What the task asks: For the listing below, output exactly the lines from the line with "В Николаеве на воду вышло более 100 яхт" up to and including the line with "Университеты Чехии: как", and no other lines.

Dataset extract:
━━━━━━

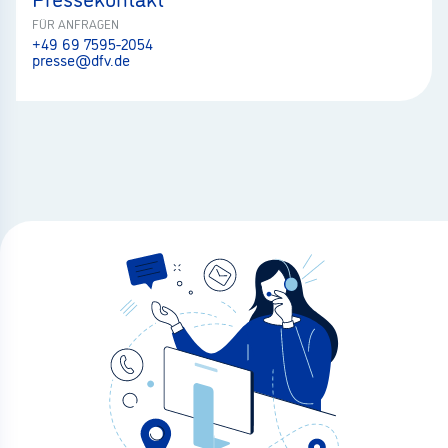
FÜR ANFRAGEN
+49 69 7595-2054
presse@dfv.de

━━━━━━

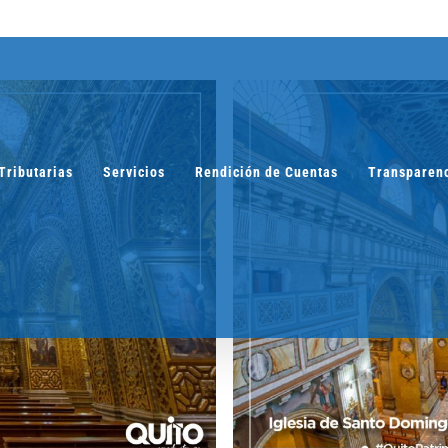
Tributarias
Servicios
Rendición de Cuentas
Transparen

━━━━━━

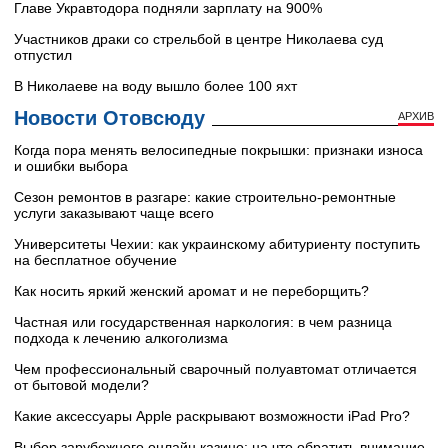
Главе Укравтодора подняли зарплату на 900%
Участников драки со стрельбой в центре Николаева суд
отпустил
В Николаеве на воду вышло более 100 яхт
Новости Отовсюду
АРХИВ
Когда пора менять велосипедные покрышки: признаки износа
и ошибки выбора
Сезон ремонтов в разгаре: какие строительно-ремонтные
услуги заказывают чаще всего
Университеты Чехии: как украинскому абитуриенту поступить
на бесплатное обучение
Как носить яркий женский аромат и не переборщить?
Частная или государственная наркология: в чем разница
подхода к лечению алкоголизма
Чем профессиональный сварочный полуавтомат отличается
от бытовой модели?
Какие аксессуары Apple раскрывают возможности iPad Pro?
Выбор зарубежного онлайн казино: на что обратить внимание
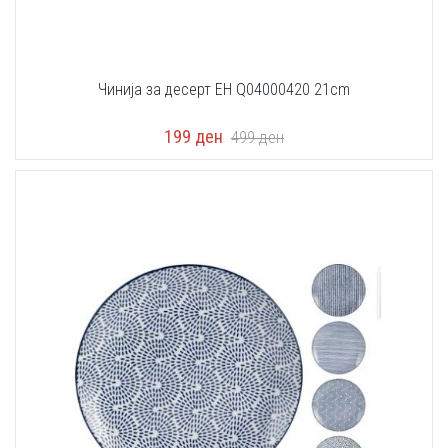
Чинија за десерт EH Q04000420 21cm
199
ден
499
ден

━━━━━━

Task answer:
В Николаеве на воду вышло более 100 яхт
Новости Отовсюду
АРХИВ
Когда пора менять велосипедные покрышки: признаки износа
и ошибки выбора
Сезон ремонтов в разгаре: какие строительно-ремонтные
услуги заказывают чаще всего
Университеты Чехии: как украинскому абитуриенту поступить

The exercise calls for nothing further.